▶ **WHAT TO WORK ON**:
Report each line of the data that includes the word "schools".

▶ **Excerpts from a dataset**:
########
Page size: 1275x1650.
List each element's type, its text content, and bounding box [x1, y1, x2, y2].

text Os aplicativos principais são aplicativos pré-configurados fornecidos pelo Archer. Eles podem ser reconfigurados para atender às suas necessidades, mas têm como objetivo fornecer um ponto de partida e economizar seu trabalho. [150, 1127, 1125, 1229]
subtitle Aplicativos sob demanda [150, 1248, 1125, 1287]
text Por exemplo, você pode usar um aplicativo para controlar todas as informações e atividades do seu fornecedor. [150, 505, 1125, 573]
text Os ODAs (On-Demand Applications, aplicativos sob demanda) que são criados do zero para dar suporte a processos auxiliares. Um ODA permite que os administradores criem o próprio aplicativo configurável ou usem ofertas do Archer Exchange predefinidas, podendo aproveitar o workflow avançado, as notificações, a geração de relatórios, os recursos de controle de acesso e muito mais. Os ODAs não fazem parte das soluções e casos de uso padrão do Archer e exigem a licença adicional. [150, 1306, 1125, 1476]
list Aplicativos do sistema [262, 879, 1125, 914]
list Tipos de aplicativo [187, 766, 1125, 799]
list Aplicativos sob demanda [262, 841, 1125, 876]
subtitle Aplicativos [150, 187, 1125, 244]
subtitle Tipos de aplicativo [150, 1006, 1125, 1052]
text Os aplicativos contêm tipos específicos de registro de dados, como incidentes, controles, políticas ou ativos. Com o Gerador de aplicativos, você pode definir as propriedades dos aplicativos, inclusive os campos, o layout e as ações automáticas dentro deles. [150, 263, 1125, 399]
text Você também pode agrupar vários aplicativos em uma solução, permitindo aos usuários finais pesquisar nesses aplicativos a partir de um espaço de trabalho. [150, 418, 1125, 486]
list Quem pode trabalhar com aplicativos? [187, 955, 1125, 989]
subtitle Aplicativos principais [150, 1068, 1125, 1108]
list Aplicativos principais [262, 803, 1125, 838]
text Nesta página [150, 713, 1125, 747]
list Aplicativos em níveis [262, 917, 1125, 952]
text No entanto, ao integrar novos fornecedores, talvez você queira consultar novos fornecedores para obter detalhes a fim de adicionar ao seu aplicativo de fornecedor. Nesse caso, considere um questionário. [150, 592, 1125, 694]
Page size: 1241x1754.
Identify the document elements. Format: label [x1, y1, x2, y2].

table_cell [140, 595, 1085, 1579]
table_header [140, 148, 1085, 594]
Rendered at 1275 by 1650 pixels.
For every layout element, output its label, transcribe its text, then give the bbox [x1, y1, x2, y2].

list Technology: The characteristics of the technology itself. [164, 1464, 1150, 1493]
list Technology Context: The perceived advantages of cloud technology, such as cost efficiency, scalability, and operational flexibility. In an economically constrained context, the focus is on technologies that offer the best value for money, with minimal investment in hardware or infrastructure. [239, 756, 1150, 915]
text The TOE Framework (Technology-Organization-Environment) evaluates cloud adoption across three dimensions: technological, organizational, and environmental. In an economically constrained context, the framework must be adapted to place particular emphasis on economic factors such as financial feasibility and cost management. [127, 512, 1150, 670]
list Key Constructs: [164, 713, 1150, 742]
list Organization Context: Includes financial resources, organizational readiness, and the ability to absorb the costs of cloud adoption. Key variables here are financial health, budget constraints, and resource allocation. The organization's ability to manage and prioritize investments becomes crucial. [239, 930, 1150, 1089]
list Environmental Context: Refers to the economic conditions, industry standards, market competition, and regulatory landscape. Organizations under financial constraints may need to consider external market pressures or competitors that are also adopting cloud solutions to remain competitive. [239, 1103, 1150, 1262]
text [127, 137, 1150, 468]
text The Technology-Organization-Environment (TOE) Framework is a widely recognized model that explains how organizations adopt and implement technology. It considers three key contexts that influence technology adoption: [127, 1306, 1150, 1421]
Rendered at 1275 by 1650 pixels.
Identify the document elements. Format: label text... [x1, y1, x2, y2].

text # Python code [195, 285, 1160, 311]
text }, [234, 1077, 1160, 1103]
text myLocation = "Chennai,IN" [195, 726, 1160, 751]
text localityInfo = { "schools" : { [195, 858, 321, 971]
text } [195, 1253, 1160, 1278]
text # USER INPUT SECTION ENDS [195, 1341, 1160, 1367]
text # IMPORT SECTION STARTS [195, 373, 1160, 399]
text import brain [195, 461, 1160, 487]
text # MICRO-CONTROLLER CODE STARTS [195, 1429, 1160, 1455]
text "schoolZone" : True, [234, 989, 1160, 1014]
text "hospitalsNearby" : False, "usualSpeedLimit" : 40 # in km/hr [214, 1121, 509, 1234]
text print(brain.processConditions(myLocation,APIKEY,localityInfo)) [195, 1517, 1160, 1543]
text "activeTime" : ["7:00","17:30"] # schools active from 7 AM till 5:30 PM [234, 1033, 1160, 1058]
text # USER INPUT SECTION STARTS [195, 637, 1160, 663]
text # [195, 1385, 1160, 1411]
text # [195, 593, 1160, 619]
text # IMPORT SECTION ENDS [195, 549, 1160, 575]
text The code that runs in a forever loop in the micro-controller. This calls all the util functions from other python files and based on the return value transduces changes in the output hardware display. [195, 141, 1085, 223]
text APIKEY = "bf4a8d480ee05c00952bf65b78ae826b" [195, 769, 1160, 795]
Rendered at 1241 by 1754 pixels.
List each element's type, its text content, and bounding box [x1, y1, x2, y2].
########
▶ **ANSWER AREA**:
text localityInfo = { "schools" : { [195, 858, 321, 971]
text "activeTime" : ["7:00","17:30"] # schools active from 7 AM till 5:30 PM [234, 1033, 1160, 1058]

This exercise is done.